I think the right approach, and certainly what we've seen, from Bank of Montreal's position, is really to work with companies that are truly committed to decarbonizing their operations, and if necessary provide financing, but provide financing in a way that allows them to achieve those medium and longer term goals. We're natural resource-intensive economy here in Canada, and to say that BMO and the other major banks don't have a decent amount of its lending book associated with oil and gas companies or agriculture companies or certain mining and metals companies. It would be silly to say that. We're a 200 year old bank and we've been supporting Canadian borrowers for a long time. But I do think this idea around transition and specifically transition bonds, I do think this is an area where, we as lenders and certainly investors, as they're thinking about buying a label transition bond, or buying a sustainability linked bond, they do need to, and we do need to, look hard at whether the borrower is meaningfully committed to transitioning its operations.

John Uhren:

To your point, whether they're setting really hard milestones along the way. It's not enough just to say, "By 2050, we're going to align with a one and a half degree scenario." That's not enough. We need to know the checkpoints along the way, and you describe that with a Shell example where they have taken the time to do that. And if you're looking in over the short term and they're still in that two and a half degree scenario, then that's one thing. But over the longer term to get to that 1.28, I think you said, degree scenario, that is something that they will need to be checking in and being very transparent in disclosing their progress towards that goal over time. To me, the transition bond labeled market, but just generally transition finances should be really focused on supporting companies as they try and improve over time.

+---+

■ PROBLEMS AND TASKS ■
- 1) Please return the part of the transition finance discussion between "To your point, whether" and "improve over time.", inclusive, copying it word for word.
- 2) Resume the transition finance discussion, picking up right after its last sentence.

[Dataset entries]
+---+

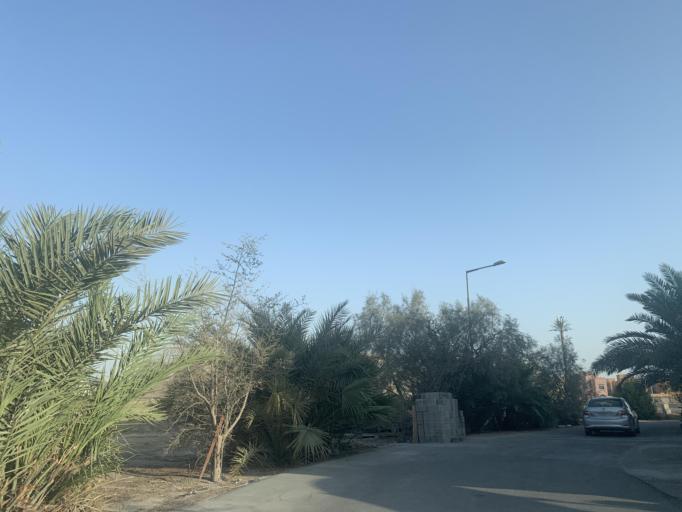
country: BH
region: Manama
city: Jidd Hafs
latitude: 26.2113
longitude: 50.5251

+---+

■ ANSWERS FOR THE TASKS ■
- 1)
To your point, whether they're setting really hard milestones along the way. It's not enough just to say, "By 2050, we're going to align with a one and a half degree scenario." That's not enough. We need to know the checkpoints along the way, and you describe that with a Shell example where they have taken the time to do that. And if you're looking in over the short term and they're still in that two and a half degree scenario, then that's one thing. But over the longer term to get to that 1.28, I think you said, degree scenario, that is something that they will need to be checking in and being very transparent in disclosing their progress towards that goal over time. To me, the transition bond labeled market, but just generally transition finances should be really focused on supporting companies as they try and improve over time.

- 2)
Patricia Torres:

I couldn't agree more with you. At transition bond, it's there to allow the carbon intensive companies and industries, such as cement, steel, oil, and gas to finance the gradual shift away from fossil fuels. They are intended to signal the transformation of having emitting industries or activities, enable to be fully classified as green. I think this is the critical piece is that we know that these sectors need to transition away. We know that they have assets. We know that they have to invest heavily in that transition and we have to support them. I think the question is there, but we need to ensure that the money and the funding is going to the right place. In terms of transition, you see the transitions bond that can be issued-based or activity-based depending on what it characterizes them. The first transition bond, just to give you an example, was issue in 2017, it was a Hong Kong's main electricity generation company called Castle Peak Power Company Limited.

Patricia Torres:

The reason why they came to market and asked for money was to finance a need to build a gas fired unit, to replace coal at the time. It's still a gas fired unit though, back in 2017, but the reason is they wanted to move away from coal. It took two years for the second transition bond to be issued, which reflects that hesitation of, should we fund that transition and what classifies as a sustainable transition? This year we saw quite of a lot of issuance. We reach around 6.2 billions issuance this year. We saw a lot of issuance from Italy, China, and Hong Kong, like in Japan. But the problem that we still have in this market is the clear definition of what transition finance actually means and to what extends such instruments are environmentally sustainable. I think that we have to think about market standards.

Patricia Torres:

If you think, for example, you talked about ICMA, we also saw the Monetary Authority of Singapore also have tried to develop standards for transition finance. We also saw other classification like private classification, like the ones developed by Natixis and Cicero, and if I'm not mistaken, also CBI also came out with a definition for transition bonds. I think that I probably see a market that will develop over time. But again, it goes back to the same problem, which is we have to ensure that we have a standardized version of what the transition finance means or a transition bond means to ensure that it's credible, and we have a wider adoption, because let's be clear, we need to fund these industries to move away from fossil fuel. And this could be one of the solutions, but we need to have a standard that we can use across the globe so that people feel that the money is going to be funding credible transitions.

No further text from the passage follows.